◆ **YOUR OBJECTIVE**
Please print exactly the lines from the one containing "hfov_deg: 96.7" through the last line of the records, and only those. Leave out any pictures.

(Photos with camera intrinsics)
▬▬▬▬▬▬

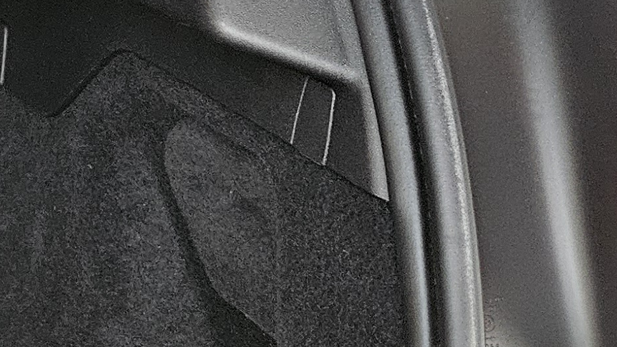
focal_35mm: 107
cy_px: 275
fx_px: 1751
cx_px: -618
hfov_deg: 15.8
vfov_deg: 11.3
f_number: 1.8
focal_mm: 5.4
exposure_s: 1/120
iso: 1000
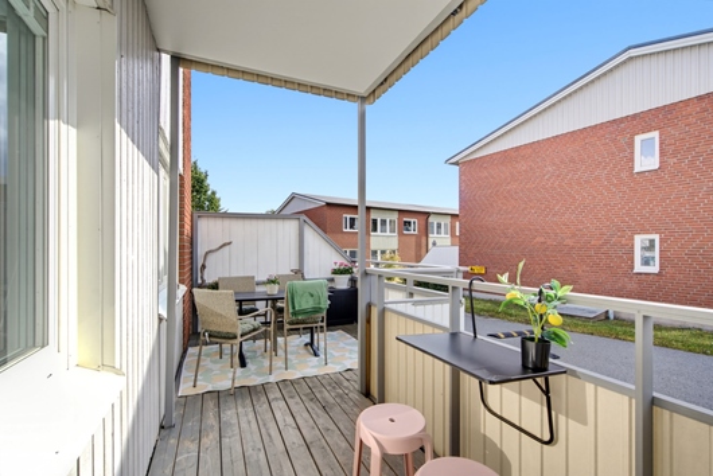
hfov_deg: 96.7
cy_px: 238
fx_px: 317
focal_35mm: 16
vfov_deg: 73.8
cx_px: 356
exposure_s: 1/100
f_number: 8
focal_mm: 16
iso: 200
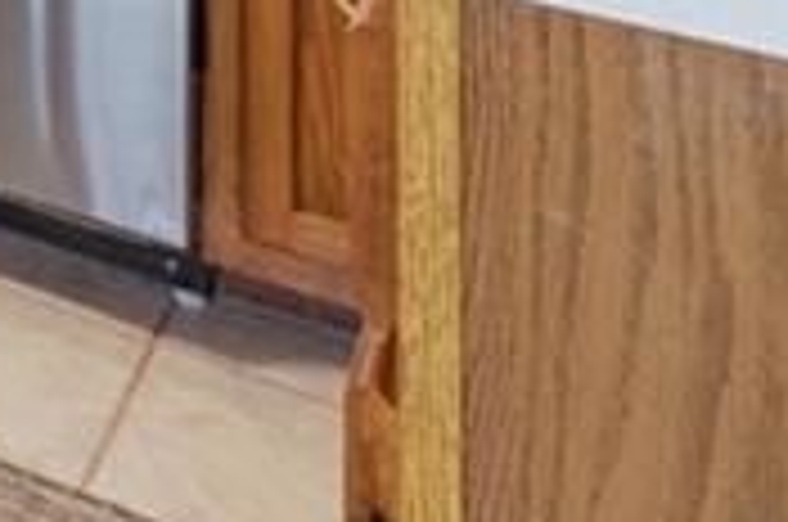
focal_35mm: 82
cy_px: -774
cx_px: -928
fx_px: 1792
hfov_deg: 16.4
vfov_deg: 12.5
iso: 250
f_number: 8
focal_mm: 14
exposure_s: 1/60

▬▬▬▬▬▬

◆ **ANSWER FOR THE TASK**
hfov_deg: 96.7
cy_px: 238
fx_px: 317
focal_35mm: 16
vfov_deg: 73.8
cx_px: 356
exposure_s: 1/100
f_number: 8
focal_mm: 16
iso: 200
focal_35mm: 82
cy_px: -774
cx_px: -928
fx_px: 1792
hfov_deg: 16.4
vfov_deg: 12.5
iso: 250
f_number: 8
focal_mm: 14
exposure_s: 1/60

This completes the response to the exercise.